US Department of Justice drops probe into Fed chair Jerome Powell
The news: The US Department of Justice has dropped its criminal investigation into chair of the Federal Reserve, Jerome Powell, over the Fed’s building renovation costs, paving the way for the confirmation of Kevin Warsh, US President Donald Trump’s appointee as next leader of the Fed.
The context: In a social media post shared on Friday, US attorney Jeanine Pirro said that the Federal Inspector General has been asked to examine the costings, with a report on the findings expected soon.

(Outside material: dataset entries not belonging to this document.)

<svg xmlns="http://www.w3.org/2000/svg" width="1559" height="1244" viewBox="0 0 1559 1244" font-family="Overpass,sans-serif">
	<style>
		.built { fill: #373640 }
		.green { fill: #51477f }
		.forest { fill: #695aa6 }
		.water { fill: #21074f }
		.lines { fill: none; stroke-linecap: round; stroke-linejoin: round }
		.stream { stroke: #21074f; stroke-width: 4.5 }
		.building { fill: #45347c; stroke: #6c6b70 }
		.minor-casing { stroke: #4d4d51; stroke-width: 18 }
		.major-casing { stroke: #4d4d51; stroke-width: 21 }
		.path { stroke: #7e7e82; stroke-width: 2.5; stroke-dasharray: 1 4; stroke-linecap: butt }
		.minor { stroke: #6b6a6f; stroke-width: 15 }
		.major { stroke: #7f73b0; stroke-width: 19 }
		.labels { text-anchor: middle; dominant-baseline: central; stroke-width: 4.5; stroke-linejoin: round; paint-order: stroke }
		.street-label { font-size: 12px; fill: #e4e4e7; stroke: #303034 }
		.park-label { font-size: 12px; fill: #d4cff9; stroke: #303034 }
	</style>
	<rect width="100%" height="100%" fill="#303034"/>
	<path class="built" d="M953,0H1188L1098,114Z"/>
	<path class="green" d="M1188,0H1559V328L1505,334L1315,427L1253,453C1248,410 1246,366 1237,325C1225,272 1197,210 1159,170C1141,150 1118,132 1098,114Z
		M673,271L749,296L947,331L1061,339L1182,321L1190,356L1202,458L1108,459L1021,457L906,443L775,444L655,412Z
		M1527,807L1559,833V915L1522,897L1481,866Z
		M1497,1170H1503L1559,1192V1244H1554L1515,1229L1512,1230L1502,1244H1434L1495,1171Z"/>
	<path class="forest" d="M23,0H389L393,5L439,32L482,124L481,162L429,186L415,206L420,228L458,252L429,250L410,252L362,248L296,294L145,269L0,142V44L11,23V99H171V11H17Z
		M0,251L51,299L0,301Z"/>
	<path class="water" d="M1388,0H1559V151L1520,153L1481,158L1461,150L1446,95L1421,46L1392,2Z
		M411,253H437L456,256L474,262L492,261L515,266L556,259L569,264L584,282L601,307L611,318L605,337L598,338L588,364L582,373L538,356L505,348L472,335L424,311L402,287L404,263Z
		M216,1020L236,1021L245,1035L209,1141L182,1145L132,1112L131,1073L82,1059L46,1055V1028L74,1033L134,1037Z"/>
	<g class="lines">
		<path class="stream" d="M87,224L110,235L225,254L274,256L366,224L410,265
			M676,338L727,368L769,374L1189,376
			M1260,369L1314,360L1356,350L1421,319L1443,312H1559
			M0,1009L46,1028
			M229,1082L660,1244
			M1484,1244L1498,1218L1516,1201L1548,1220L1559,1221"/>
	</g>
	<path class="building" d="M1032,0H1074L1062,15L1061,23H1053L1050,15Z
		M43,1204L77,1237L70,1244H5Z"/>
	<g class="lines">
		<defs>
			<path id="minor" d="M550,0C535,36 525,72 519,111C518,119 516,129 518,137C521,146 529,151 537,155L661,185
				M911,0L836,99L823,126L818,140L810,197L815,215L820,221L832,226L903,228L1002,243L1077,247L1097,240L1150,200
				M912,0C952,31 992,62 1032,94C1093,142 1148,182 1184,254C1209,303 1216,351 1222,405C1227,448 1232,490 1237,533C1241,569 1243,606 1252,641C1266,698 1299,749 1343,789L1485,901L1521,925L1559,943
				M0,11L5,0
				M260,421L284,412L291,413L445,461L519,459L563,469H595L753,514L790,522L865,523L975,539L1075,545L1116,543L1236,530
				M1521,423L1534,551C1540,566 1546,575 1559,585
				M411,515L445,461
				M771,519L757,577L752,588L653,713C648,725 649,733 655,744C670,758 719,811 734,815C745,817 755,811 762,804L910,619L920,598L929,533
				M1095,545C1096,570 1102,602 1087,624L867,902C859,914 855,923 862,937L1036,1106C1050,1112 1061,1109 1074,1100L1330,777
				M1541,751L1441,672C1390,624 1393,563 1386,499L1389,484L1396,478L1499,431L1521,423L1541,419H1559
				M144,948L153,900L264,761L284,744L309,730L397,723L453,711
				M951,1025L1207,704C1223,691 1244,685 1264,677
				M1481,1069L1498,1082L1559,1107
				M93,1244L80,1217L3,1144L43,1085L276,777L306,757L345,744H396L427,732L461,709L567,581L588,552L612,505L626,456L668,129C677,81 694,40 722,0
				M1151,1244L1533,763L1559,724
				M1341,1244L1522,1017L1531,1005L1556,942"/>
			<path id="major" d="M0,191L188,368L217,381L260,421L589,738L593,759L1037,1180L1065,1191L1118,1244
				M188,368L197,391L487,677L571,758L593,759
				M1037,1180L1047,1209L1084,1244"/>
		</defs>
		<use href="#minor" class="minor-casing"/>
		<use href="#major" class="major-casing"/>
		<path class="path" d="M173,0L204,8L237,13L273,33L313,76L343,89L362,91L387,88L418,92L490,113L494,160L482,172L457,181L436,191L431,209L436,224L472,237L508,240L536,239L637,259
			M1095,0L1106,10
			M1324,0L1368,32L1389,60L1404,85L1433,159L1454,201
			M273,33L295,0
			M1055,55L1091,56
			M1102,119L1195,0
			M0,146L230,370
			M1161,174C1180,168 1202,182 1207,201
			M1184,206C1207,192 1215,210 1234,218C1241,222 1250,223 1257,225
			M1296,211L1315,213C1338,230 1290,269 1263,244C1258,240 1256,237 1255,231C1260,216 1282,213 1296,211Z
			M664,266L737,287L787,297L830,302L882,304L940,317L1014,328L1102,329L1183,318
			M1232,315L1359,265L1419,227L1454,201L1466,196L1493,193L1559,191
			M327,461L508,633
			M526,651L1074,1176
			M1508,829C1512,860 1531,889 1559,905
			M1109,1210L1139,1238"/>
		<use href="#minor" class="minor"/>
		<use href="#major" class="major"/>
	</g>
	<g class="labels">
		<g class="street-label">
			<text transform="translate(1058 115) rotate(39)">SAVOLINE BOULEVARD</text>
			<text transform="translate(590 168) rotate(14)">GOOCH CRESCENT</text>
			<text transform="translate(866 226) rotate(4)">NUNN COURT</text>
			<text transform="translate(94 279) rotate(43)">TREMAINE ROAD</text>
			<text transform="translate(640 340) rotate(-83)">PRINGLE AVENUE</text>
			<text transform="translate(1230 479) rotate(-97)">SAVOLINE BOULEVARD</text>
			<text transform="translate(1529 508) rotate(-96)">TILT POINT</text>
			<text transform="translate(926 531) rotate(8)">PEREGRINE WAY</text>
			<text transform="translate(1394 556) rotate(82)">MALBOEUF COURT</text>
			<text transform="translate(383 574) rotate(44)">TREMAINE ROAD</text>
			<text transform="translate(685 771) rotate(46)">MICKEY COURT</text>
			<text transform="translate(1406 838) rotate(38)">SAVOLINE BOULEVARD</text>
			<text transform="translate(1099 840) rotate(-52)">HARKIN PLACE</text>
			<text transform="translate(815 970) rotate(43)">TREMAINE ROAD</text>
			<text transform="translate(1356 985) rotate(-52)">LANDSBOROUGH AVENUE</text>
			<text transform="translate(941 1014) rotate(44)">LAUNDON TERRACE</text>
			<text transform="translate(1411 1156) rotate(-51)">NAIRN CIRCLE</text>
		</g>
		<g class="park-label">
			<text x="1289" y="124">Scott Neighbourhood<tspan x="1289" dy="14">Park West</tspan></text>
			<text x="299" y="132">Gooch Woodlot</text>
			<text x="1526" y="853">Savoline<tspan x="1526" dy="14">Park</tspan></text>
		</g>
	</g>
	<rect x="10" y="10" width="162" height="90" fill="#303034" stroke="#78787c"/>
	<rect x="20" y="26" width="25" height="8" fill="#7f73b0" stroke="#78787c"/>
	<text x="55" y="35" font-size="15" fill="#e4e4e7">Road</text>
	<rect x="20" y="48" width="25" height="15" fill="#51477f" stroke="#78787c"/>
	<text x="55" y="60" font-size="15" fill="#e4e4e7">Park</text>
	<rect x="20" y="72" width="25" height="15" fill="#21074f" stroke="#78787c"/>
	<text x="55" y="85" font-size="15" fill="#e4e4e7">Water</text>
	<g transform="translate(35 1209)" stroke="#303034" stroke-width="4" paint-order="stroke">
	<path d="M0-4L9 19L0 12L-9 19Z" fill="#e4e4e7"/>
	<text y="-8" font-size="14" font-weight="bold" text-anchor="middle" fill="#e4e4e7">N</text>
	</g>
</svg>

“I have directed my office to close our investigation as the IG undertakes this inquiry,” Pirro wrote. “Note well, however, that I will not hesitate to restart a criminal investigation should the facts warrant doing so.”
Pirro had initiated a legal battle to serve subpoenas to the Fed as part of the investigation which was examining whether Powell gave false testimony to Congress last summer about the central bank’s building-renovation project. In March US district judge James Boasberg ruled that the subpoenas were improper and that the government had produced “essentially zero evidence” that Powell had committed a crime.
The move could remove remaining obstacles facing Warsh’s confirmation through a majority in the Senate, as some Republican senators including Thom Tillis, had vowed to block Warsh’s nomination until the criminal probe into Powell was dropped. Powell’s term as Fed chair is due to end on 15 May.
The White House said in a statement to Bloomberg that “American taxpayers deserve answers about the Federal Reserve’s fiscal mismanagement, and the Office of the Inspector General’s more powerful authorities best position it to get to the bottom of the matter.”